Before and after object boxes

----

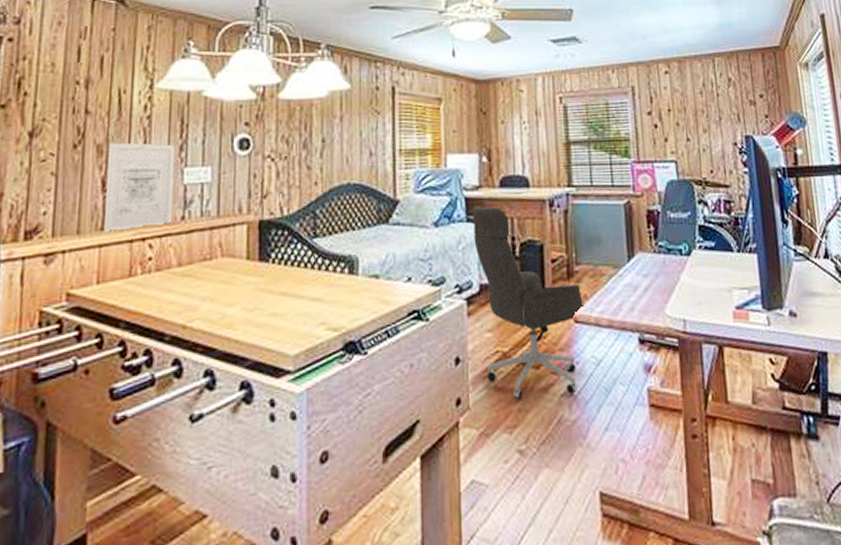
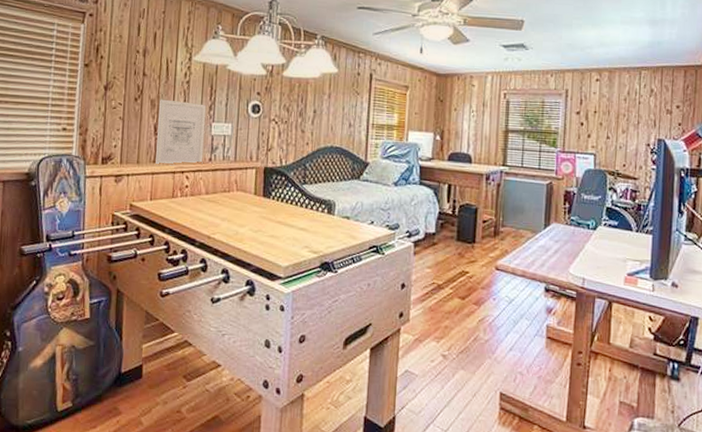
office chair: present [471,206,586,400] -> none [424,174,506,321]

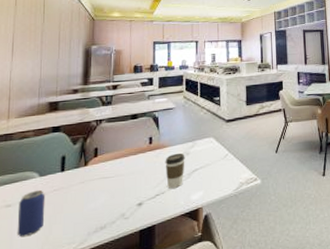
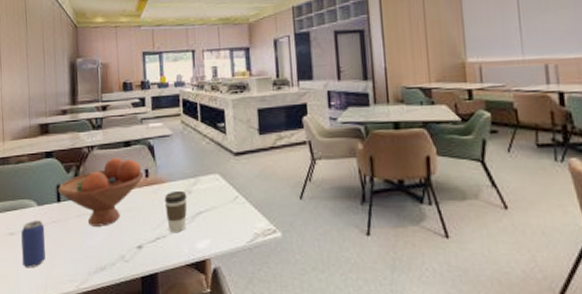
fruit bowl: none [63,128,148,191] -> present [58,157,144,226]

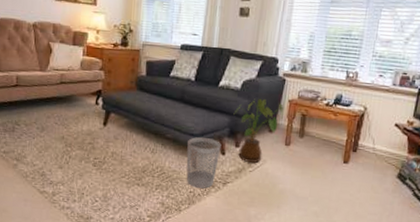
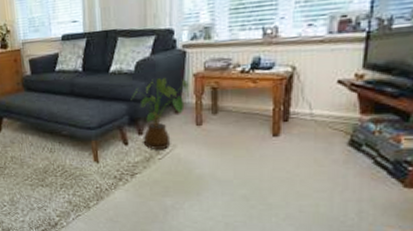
wastebasket: present [186,137,222,188] -> none [85,129,123,182]

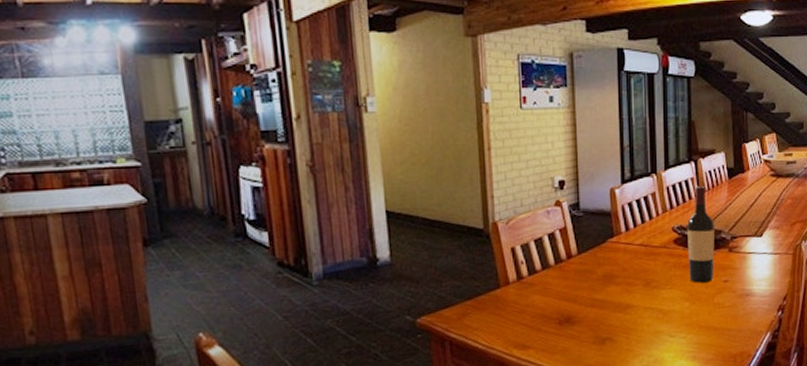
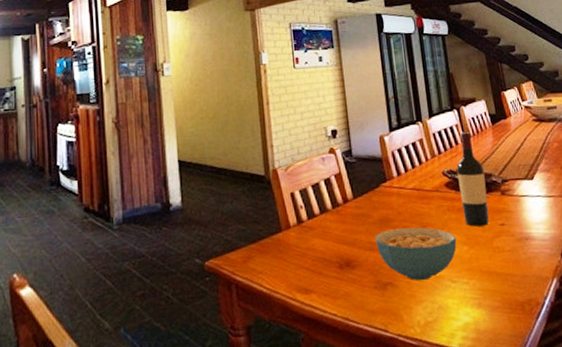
cereal bowl: none [597,283,679,336] -> present [374,227,457,281]

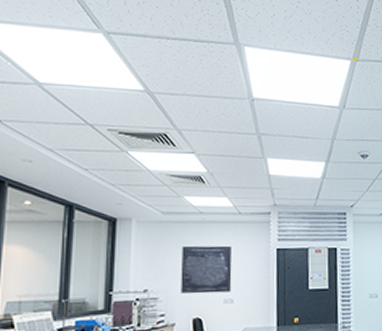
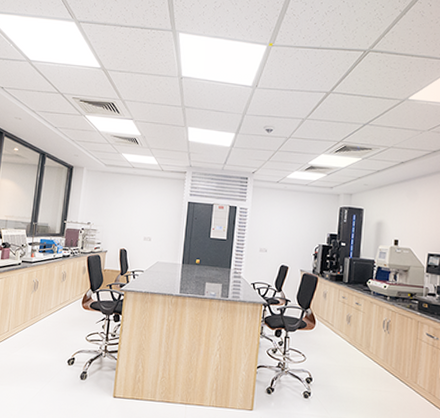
wall art: present [180,245,232,294] -> none [113,192,153,232]

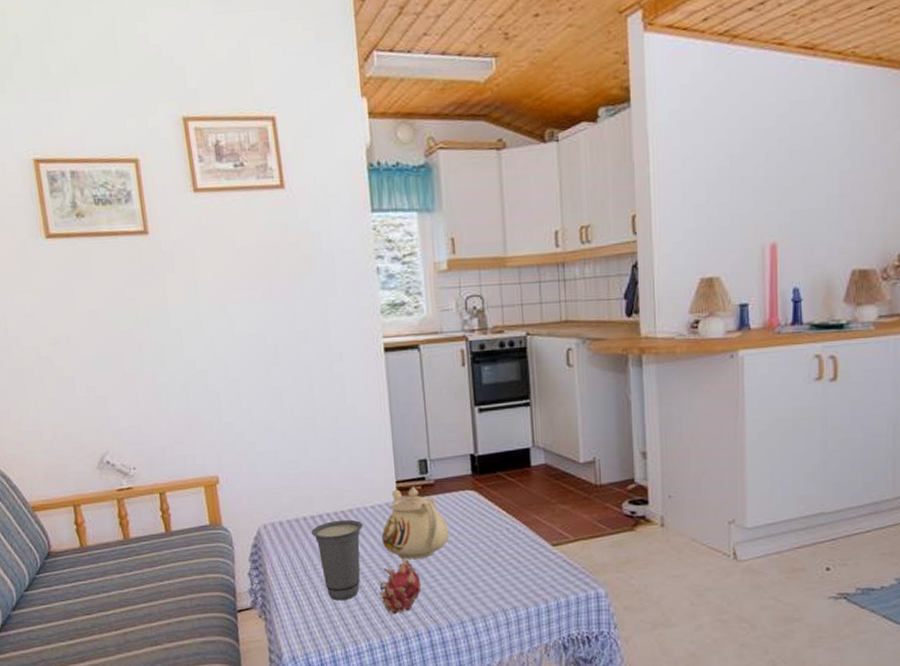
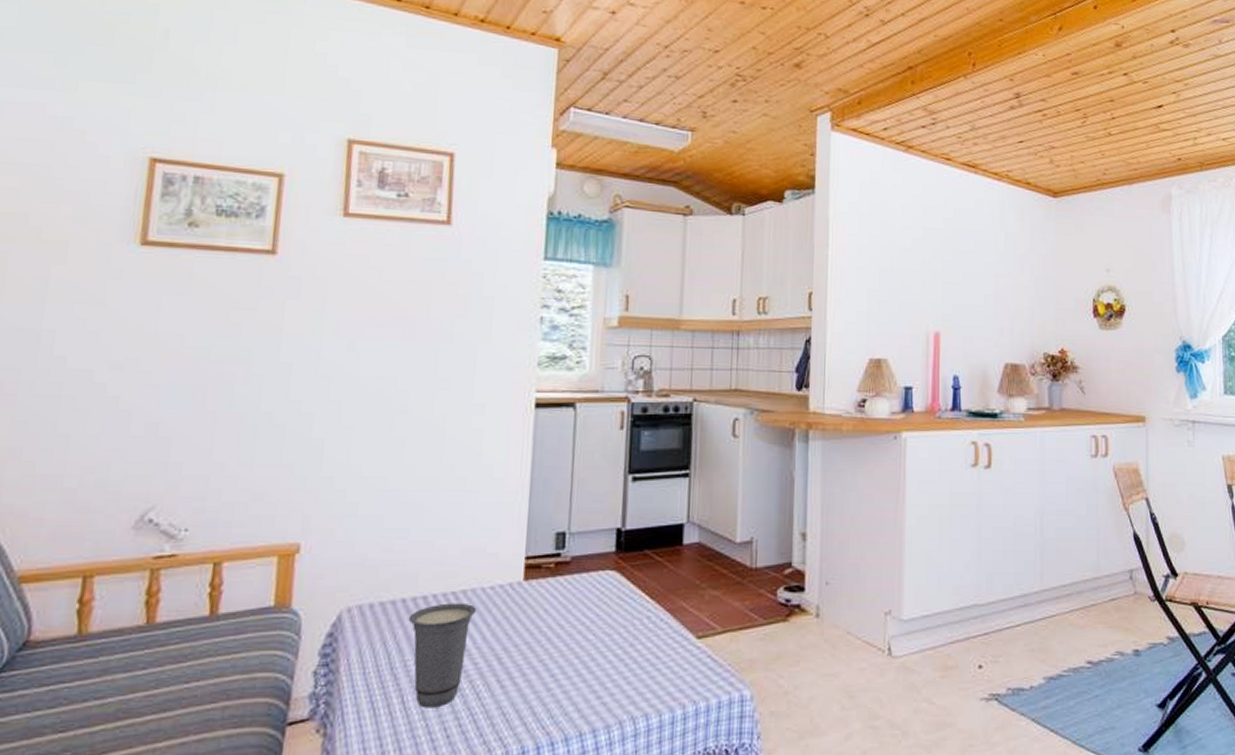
fruit: present [379,555,422,615] -> none [483,648,538,726]
teapot: present [381,486,450,560] -> none [496,563,581,655]

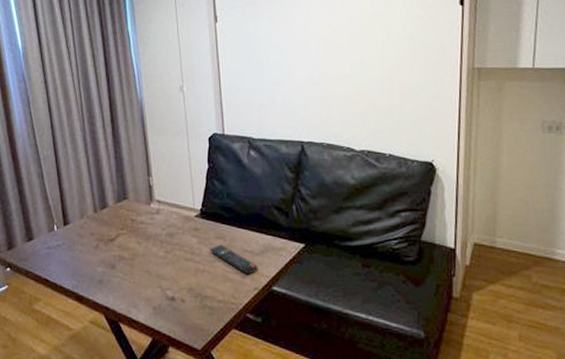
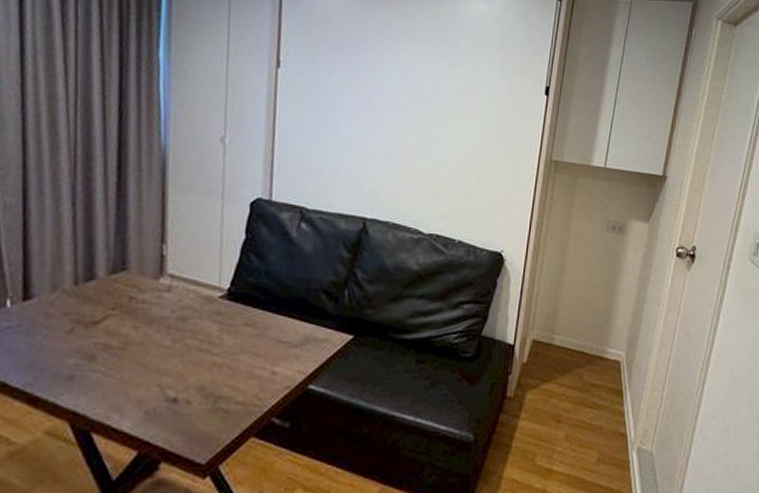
remote control: present [210,244,258,274] -> none [234,332,294,369]

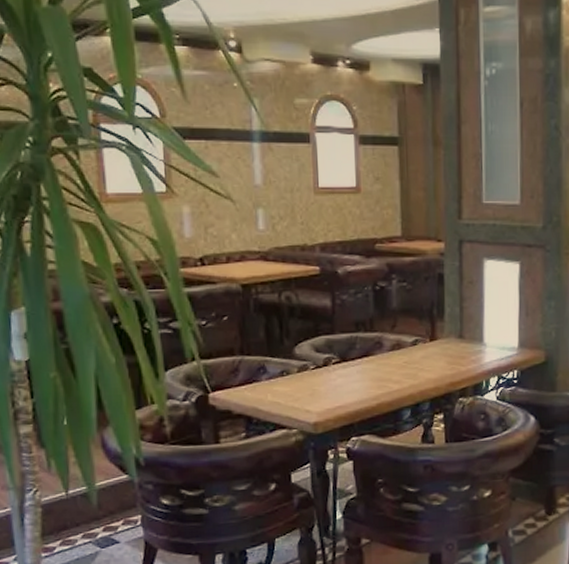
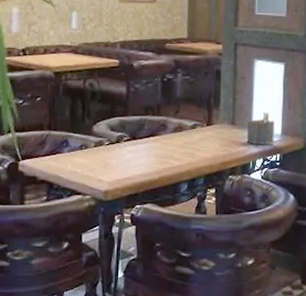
napkin holder: none [477,321,510,361] -> present [246,111,274,145]

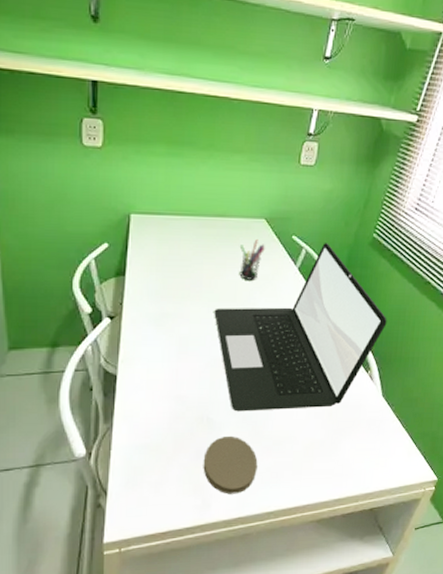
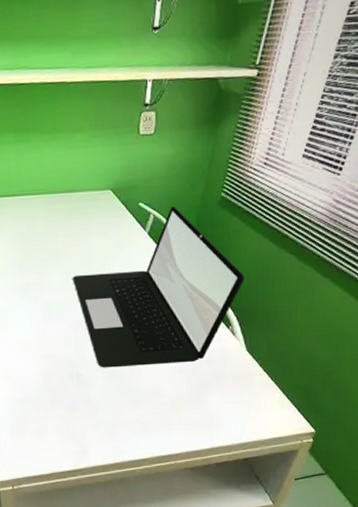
coaster: present [203,435,258,494] -> none [77,389,128,442]
pen holder: present [239,239,265,280] -> none [89,210,114,248]

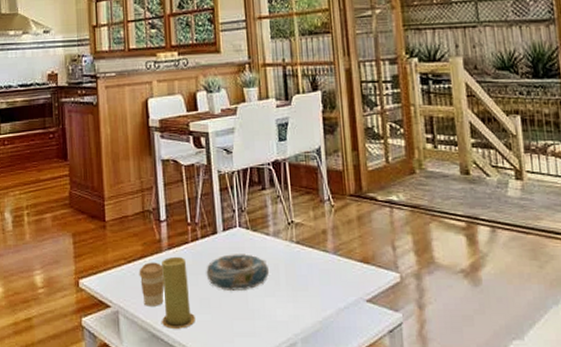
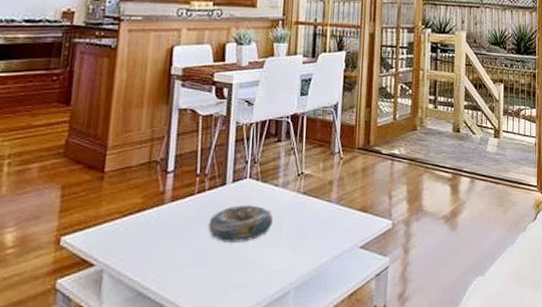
coffee cup: present [139,262,164,306] -> none [133,215,163,263]
candle: present [162,256,195,329] -> none [151,208,190,286]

----

Problem requirements
Copy the entries exactly. No pictures.

Result
office chair: present [471,206,586,400] -> none [424,174,506,321]

fruit bowl: none [63,128,148,191] -> present [58,157,144,226]

wastebasket: present [186,137,222,188] -> none [85,129,123,182]

cereal bowl: none [597,283,679,336] -> present [374,227,457,281]

wall art: present [180,245,232,294] -> none [113,192,153,232]

fruit: present [379,555,422,615] -> none [483,648,538,726]
teapot: present [381,486,450,560] -> none [496,563,581,655]

remote control: present [210,244,258,274] -> none [234,332,294,369]

napkin holder: none [477,321,510,361] -> present [246,111,274,145]

coaster: present [203,435,258,494] -> none [77,389,128,442]
pen holder: present [239,239,265,280] -> none [89,210,114,248]

coffee cup: present [139,262,164,306] -> none [133,215,163,263]
candle: present [162,256,195,329] -> none [151,208,190,286]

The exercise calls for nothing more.